SUPPLIED DATA Start Marker

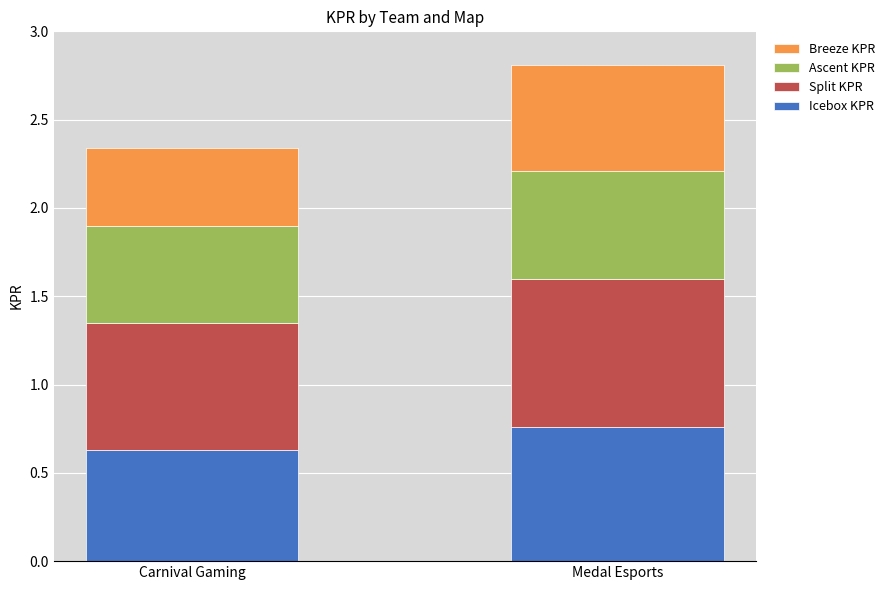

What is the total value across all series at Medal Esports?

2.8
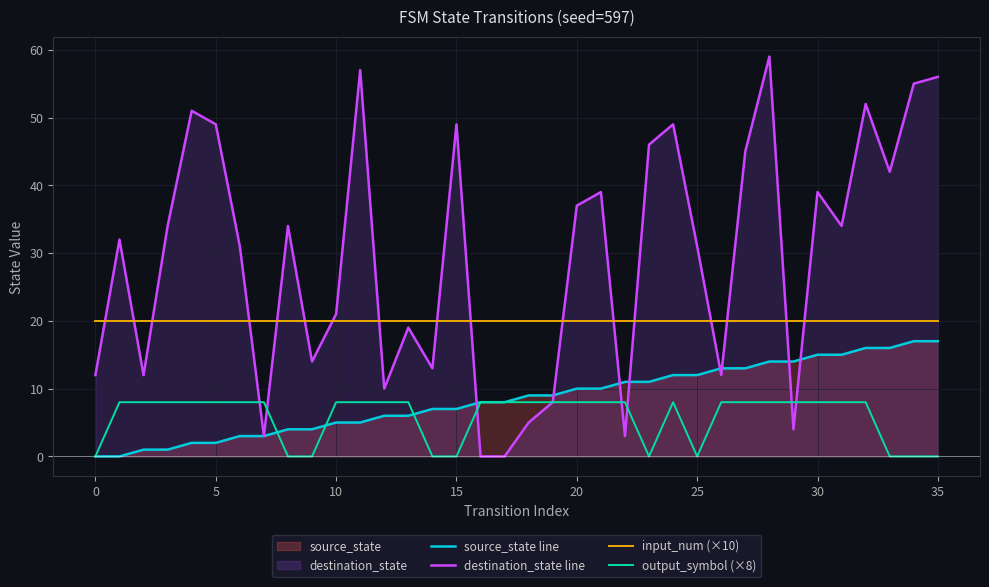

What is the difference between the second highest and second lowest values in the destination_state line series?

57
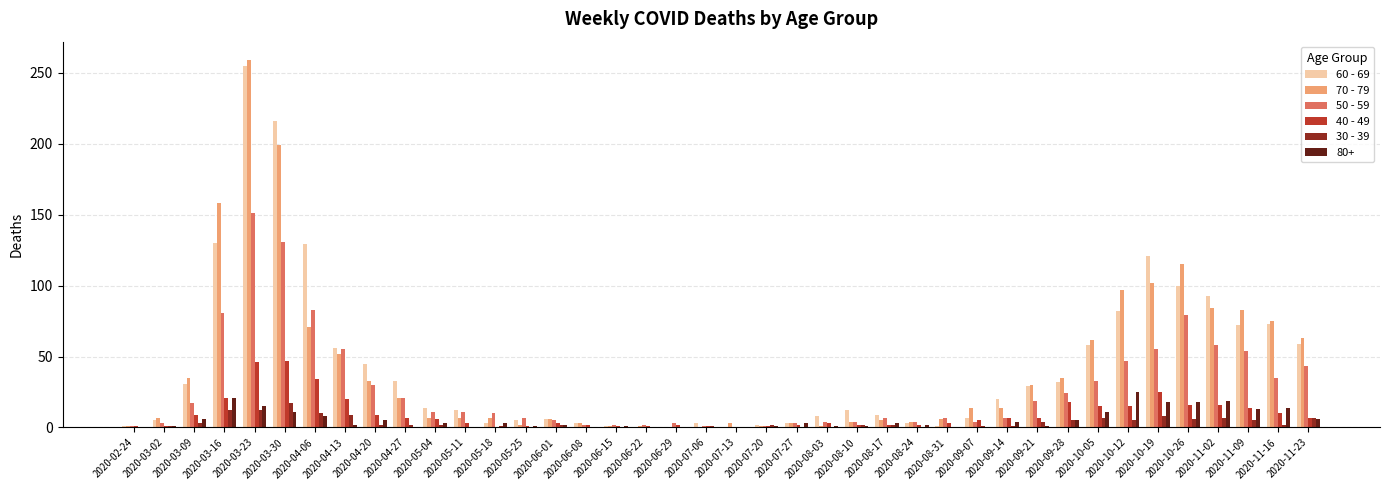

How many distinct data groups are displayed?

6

SUPPLIED DATA End Marker

▶ **WHAT THE TASK REQUIRES**
Please retype the data above line for line, keeping every character unchanged, and leave the pictures out.

▶ **ANSWER FOR THIS EXERCISE**
What is the total value across all series at Medal Esports?

2.8

What is the difference between the second highest and second lowest values in the destination_state line series?

57

How many distinct data groups are displayed?

6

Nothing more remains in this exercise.